Aus der BVV
Wir in Reinickendorf • 11/2002

Prüfdienst auf dem Prüfstand

NACHGEHAKT
»Große Anfrage« der PDS in der BVV

»Die Jagd der Doris Kühn«, so die Überschrift einer Reportage in »Ver.di Publik« vom August. Ge­meint war nicht die Jagd auf Steuer­hinterzieher oder gar Kriegstreiber. Nein, gemeint war »homo schmarot­zus sozialiens«, der/die gemeine Sozialhilfebetrüger/in.

Ein Satz ließ mich aufmerken: »Doris Kühn bemüht sich, schnell wieder aus der Wohnung zu kom­men.« War sie bedroht worden? Nein, es war der Anblick einer »verwahrlosten« Wohnung und einer mit der Erziehung ihrer Kinder offen­sichtlich überforderten Mutter. Ei­nen Erfolg nannte sie es trotzdem: »Einsparung: vielleicht 40 Prozent.« Da kommt doch Freude auf.

Die »Große Anfrage« der PDS sollte nun endlich mehr Licht in die Intentionen und Aufgaben des Prüf­dienstes beim Sozialamt Reinicken­dorf bringen. Insbesondere ging die Zielrichtung zur Beratungspflicht des Sozialamtes, wenn dort Miss­stände bekannt werden.

Sozialstadtrat Balzer (CDU) ant­wortete u. a., dass Aufgaben- bzw. Stellenbeschreibungen für »die Lei­tung des Prüf- und Ermittlungs­dienstes... nicht öffentlich zugäng­lich sind.« Schriftliche Anweisungen an die Außendienstmitarbeiter/ innen, ihren Beratungspflichten nach dem Bundessozialhilfegesetz (BSHG) nachzukommen, gibt es nicht. Doch wird während der Prü­fung ein ergänzender Bedarf festge­stellt, »werden die hilfesuchenden Bürger darauf hingewiesen, im Sachgebiet einen entsprechenden Antrag zu stellen. Dies wird im Prüf­bericht festgehalten.« Eine Statis­tik, ob dies je geschehen ist, exis­tiert allerdings nicht.

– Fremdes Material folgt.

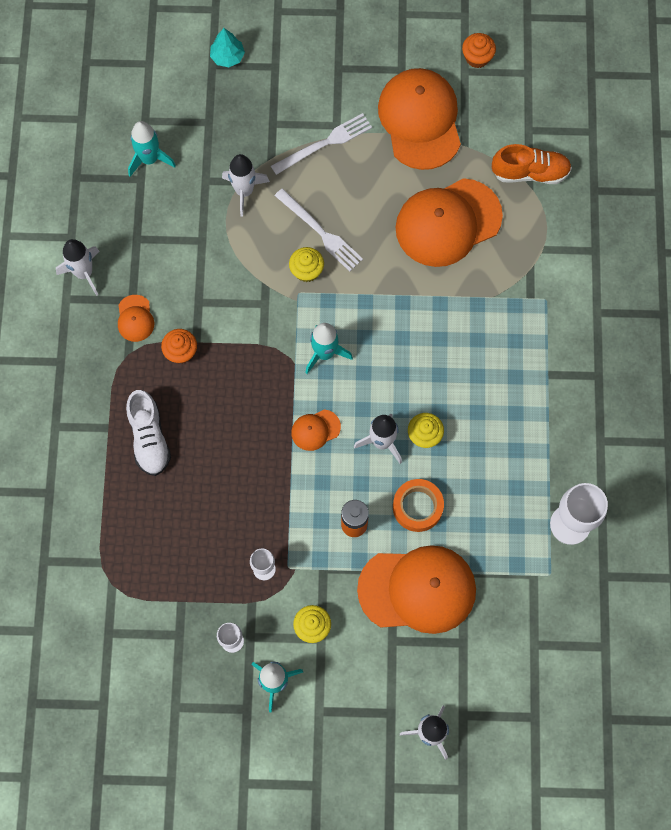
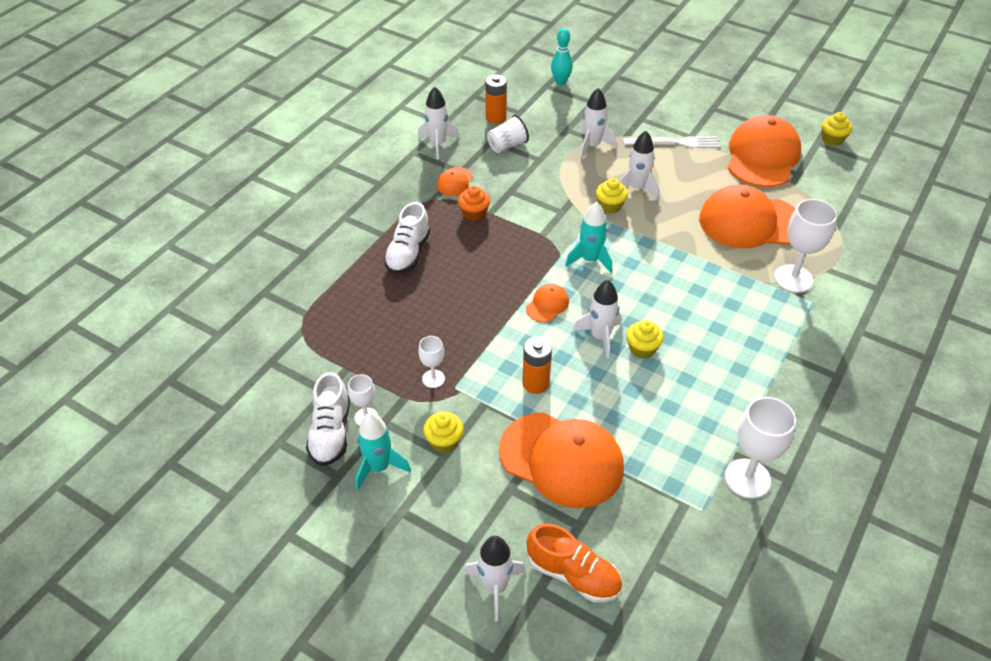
camera: 30 degrees right, 25 degrees down
turquoise rocket [128,121,176,177] -> none
turquoise tree [210,28,245,67] -> none
white fork [275,188,363,271] -> white rocket [619,131,659,200]
orange cap [291,409,341,451] -> orange cap turned 120 degrees clockwise [526,284,569,322]
orange tape [393,479,444,532] -> none
orange cupcake [462,33,496,68] -> yellow cupcake [822,112,852,146]
orange shoe [492,144,572,184] -> orange shoe moved to [527,523,622,603]
none -> white shoe [306,372,350,466]
none -> orange battery [485,75,507,124]
none -> white cup [487,115,529,153]
none -> turquoise bowling pin [551,28,573,85]
none -> white goblet [774,199,837,293]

Deutlich wird nun: Offensichtli­ches Ziel der Arbeit des Prüfdiens­tes ist die offensive Einsparung von Aufwendungen nach dem BSHG. Aufklärung, Beratung und Hilfestel­lung haben sekundäre Bedeutung, sind nachrangig. Inwieweit bei Überprüfungen auch Denunziatio­nen eine Rolle spielen, ließ sich leider nicht klären.